Step 5: Consider counterarguments
Although Lisa has explained her argument in detail, not everyone will agree with her. There are people who believe in ghosts and they might try to find fault in the argument. Perhaps ghosts aren’t analogous to goblins, fairies, and unicorns; or perhaps being far-fetched isn’t a reason to reject the existence of an entity after all. Lisa should try to put herself in the shoes of her critic and see both sides of the debate. She could then discuss objections to her argument and try to reply to these objections to show why they aren’t serious.
One counterargument in particular is that the belief in ghosts is culturally universal, which adds to the credibility of ghosts. This could mean that ghosts are significantly less far-fetched than goblins, fairies, or unicorns.

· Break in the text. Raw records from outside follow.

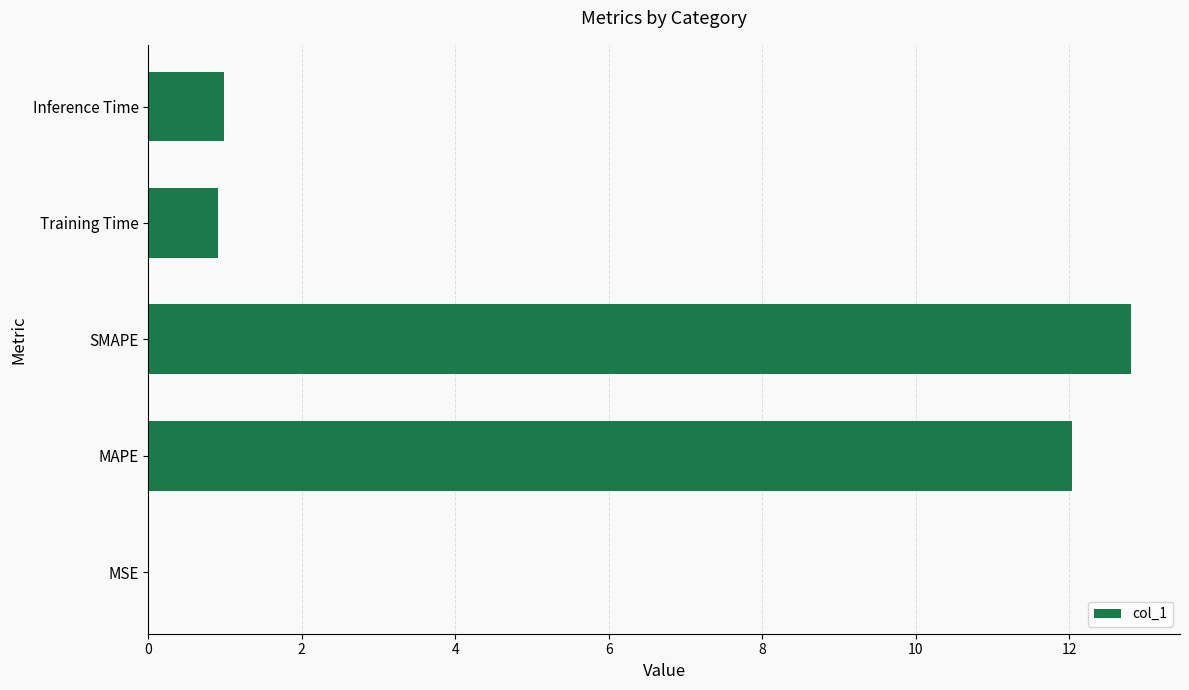

At which category does the chart reach its peak across all series?

SMAPE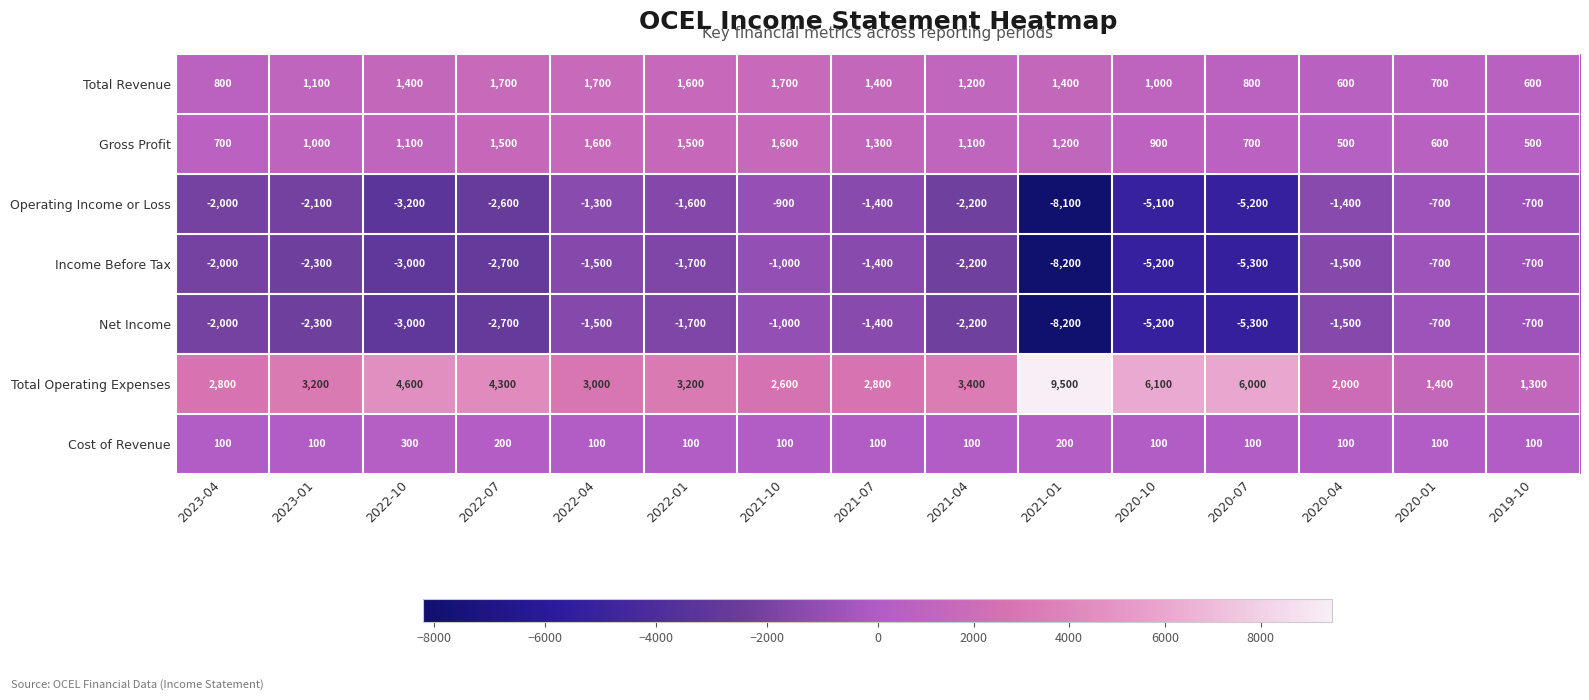

Which label corresponds to the smallest value in the chart?

2021-01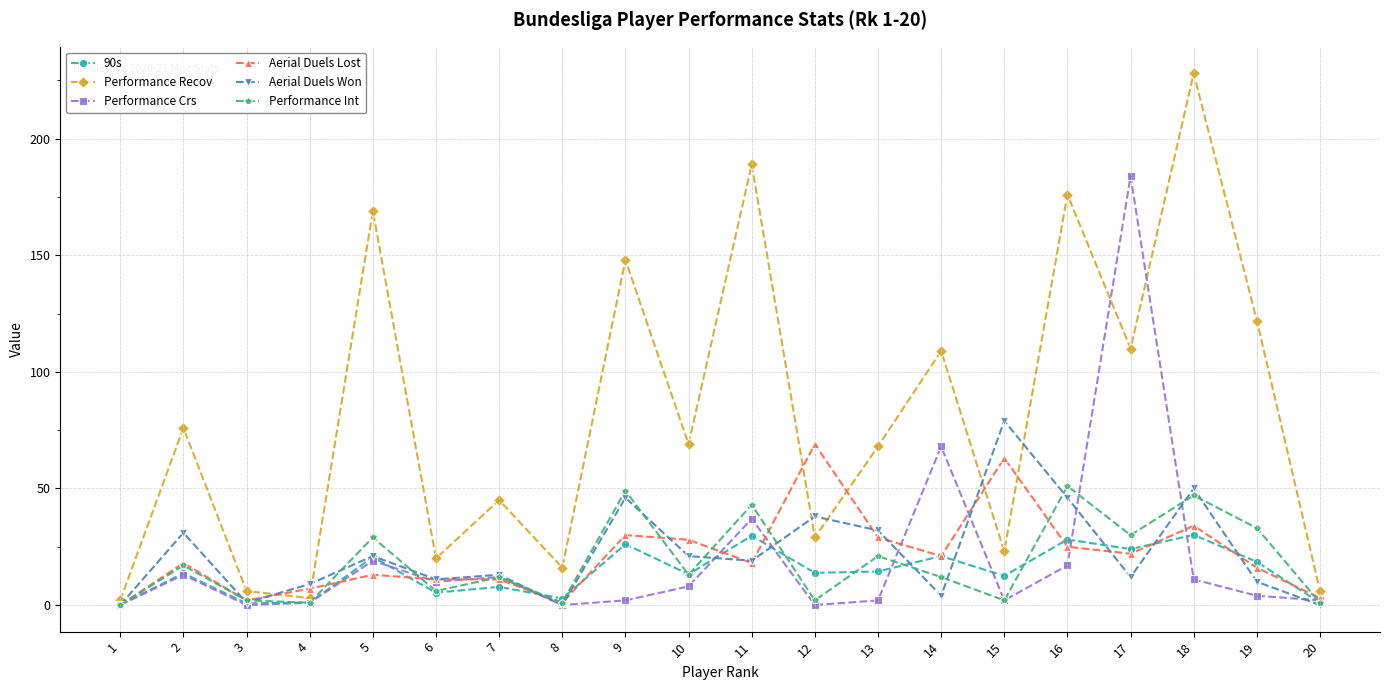

Which series has the widest spread of values?

Performance Recov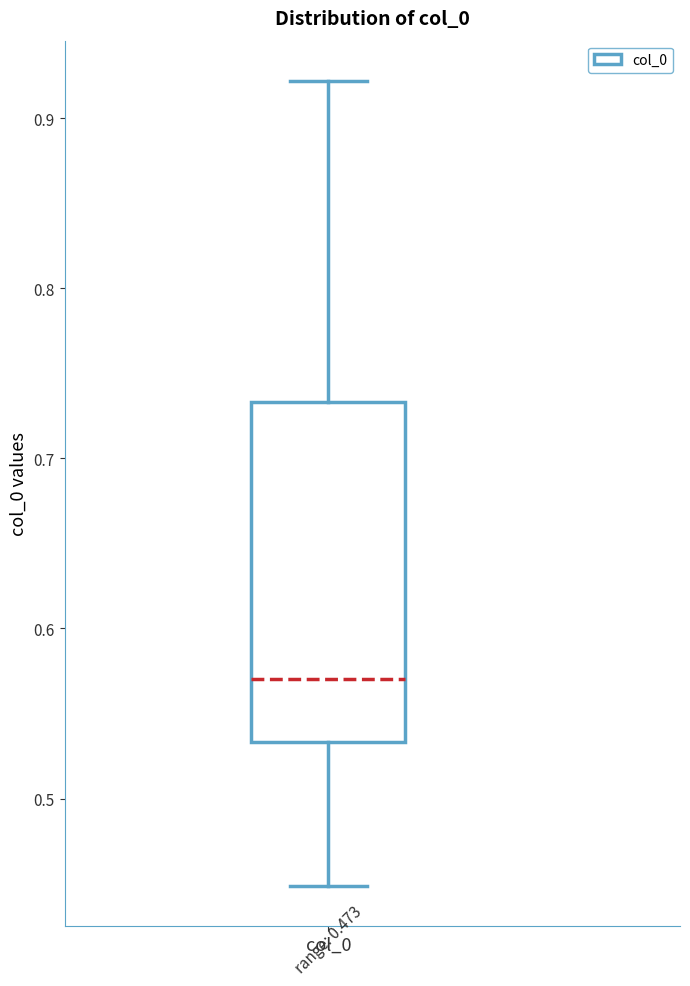

Read this box plot against the y-axis: the position of the median line, the range covered by the box, and the ends of both whiskers. The values are not printed on the chart, so give them approximately, as read against the axis.

median 0.57, box 0.53 to 0.73, whiskers 0.45 to 0.92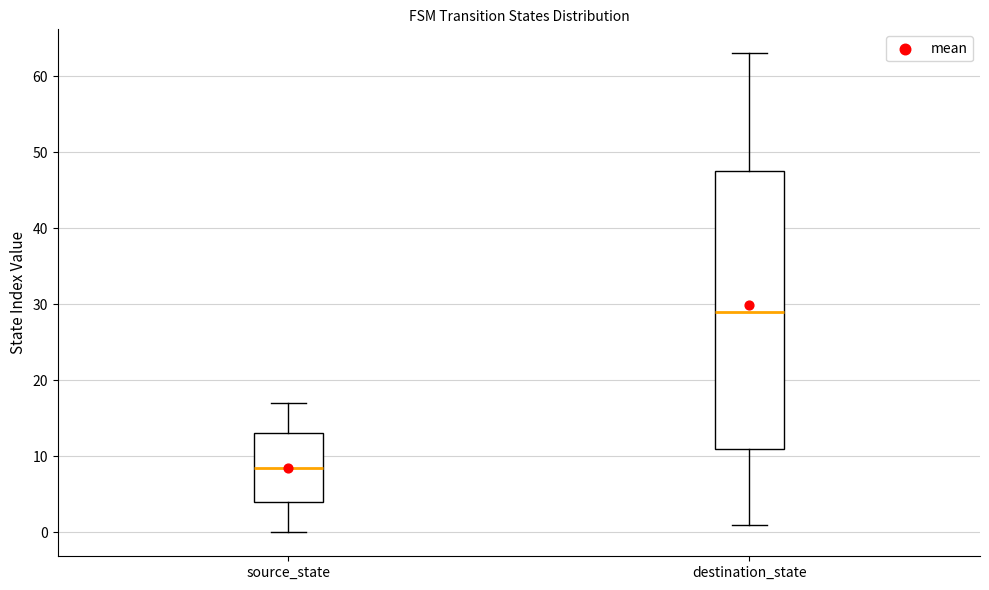

Which box has the highest median line?

destination_state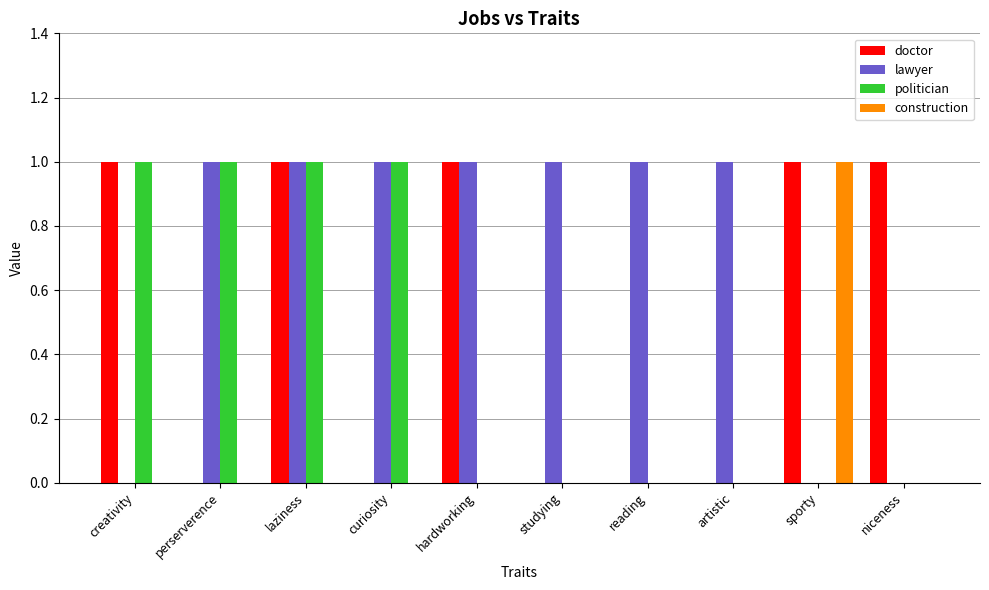

Count the number of categories in the chart.

10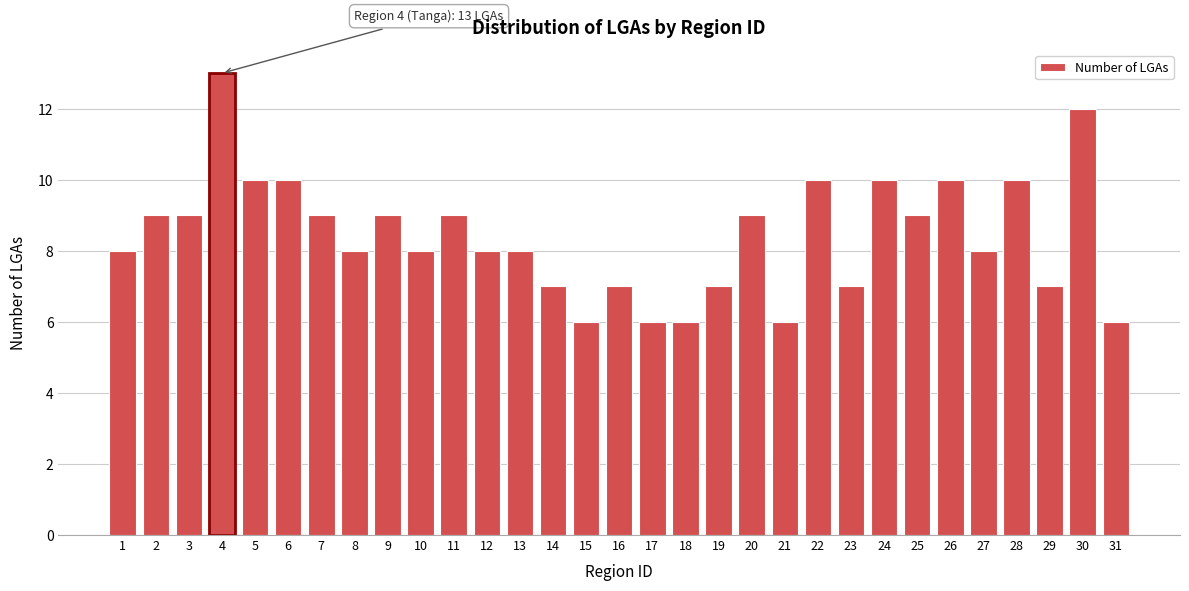

What is the value of the 11th bar from the left?

9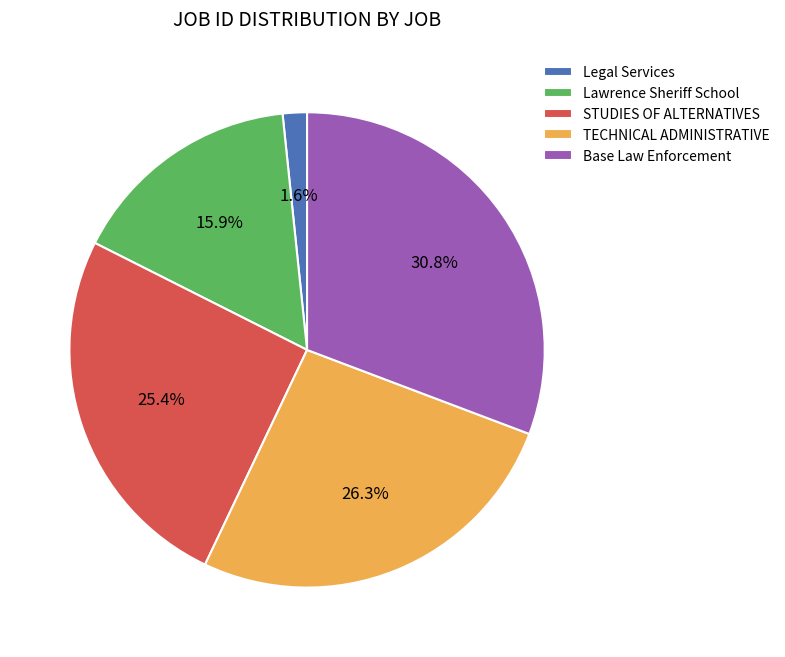

What percentage is the STUDIES OF ALTERNATIVES slice, to the nearest percent?

25%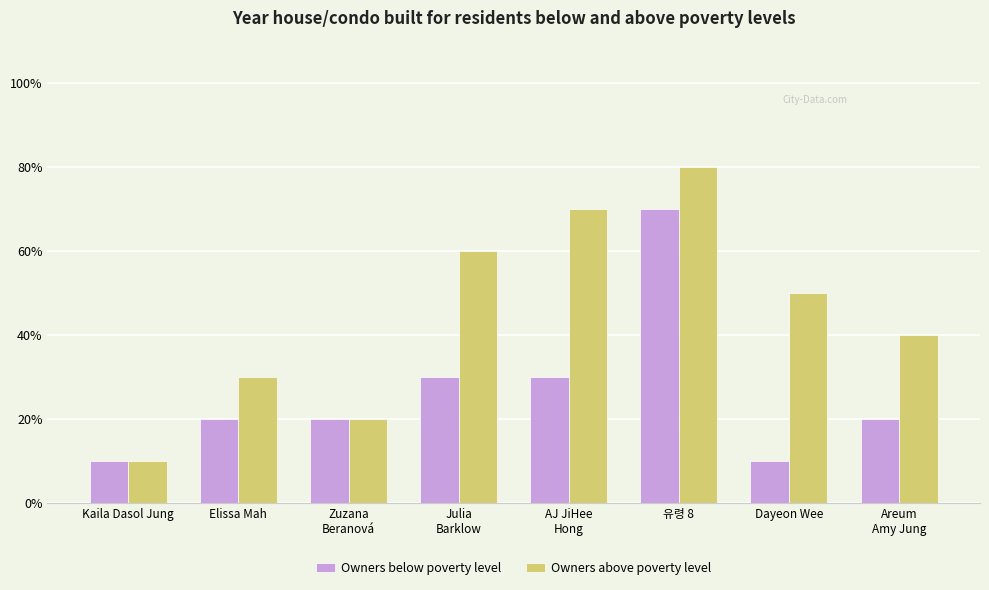

What is the value of the Owners above poverty level bar at the 4th from the left?

6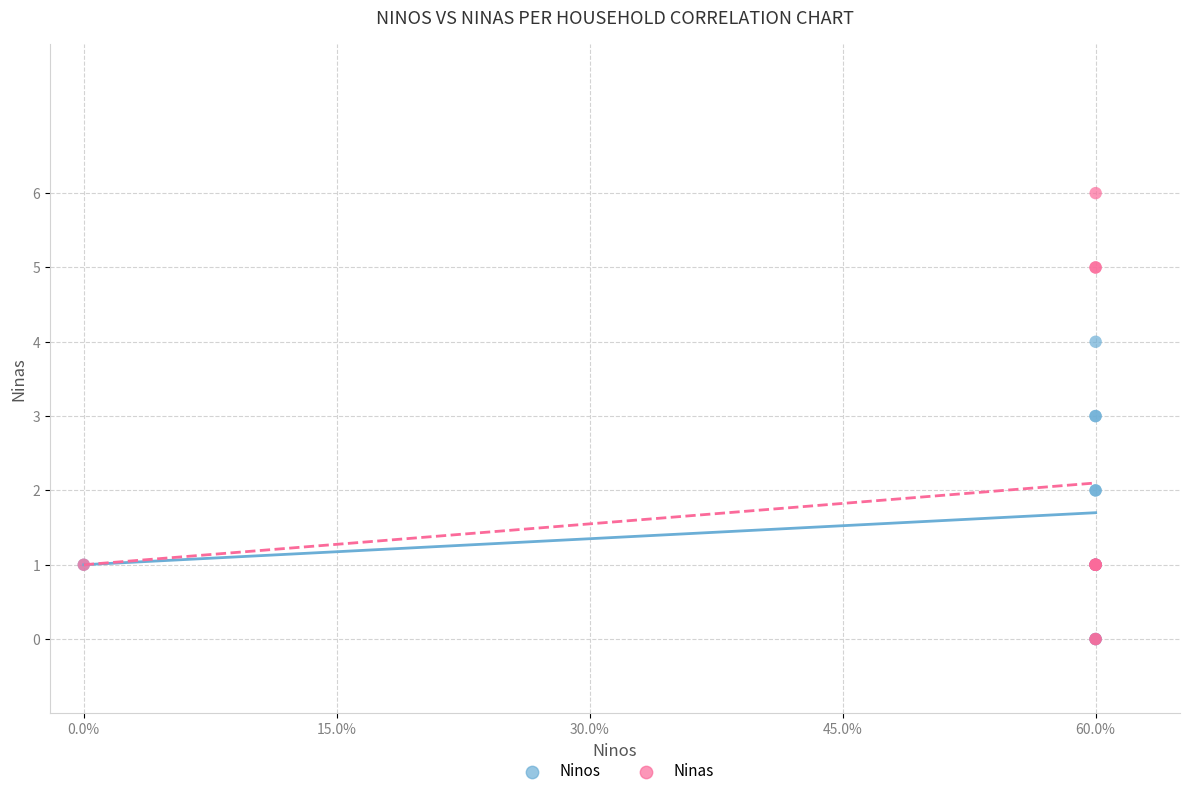

What are all the series names shown in the legend?

Ninos, Ninas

We could have a reason to reject far-fetched things, but ghosts wouldn’t necessarily be included. Lisa will respond to this objection with the following:
First, it is unclear that ghosts are culturally universal. What each culture believes in that we equate with “ghosts” could be quite different from how we think about them.
Second, culturally universal beliefs aren’t necessarily less far-fetched. The belief that what’s culturally universal is less far-fetched seems like an illegitimate appeal to popularity—a logical fallacy when we assume something is more likely true when many people believe it to be true. We know that what’s culturally universal is often false, which is evidence against the view that what’s culturally universal is more likely to be true. For example, logical fallacies are persuasive to many people found in every culture, but they are still examples of poor reasoning; and in the same way many wrong-headed beliefs could very well be found in every culture. One possible explanation for why people experience intelligent beings, such as ghosts, where they don’t exist is that we are instinctively made to look for signs of intelligent beings, and it would be a reproductive advantage to sense signs of intelligence when they don’t exist rather than to fail to see the sign of intelligence (such as a tiger). We could decide that ghosts moved our keys as a practical joke much like how a human being might play a joke, that our pets have similar thoughts and feelings to human beings when they might not, and that weather is controlled by an intelligent being that rewards and punishes us with rain and drought.
Philosophical thought starts out small and simple, but it builds based on the various questions and answers we find relevant. Arguments have assumptions, logical implications, terminology, justifications, and strategies that should be discussed in detail. Finally, we must be careful how we we use language and what we claim to prove with our arguments.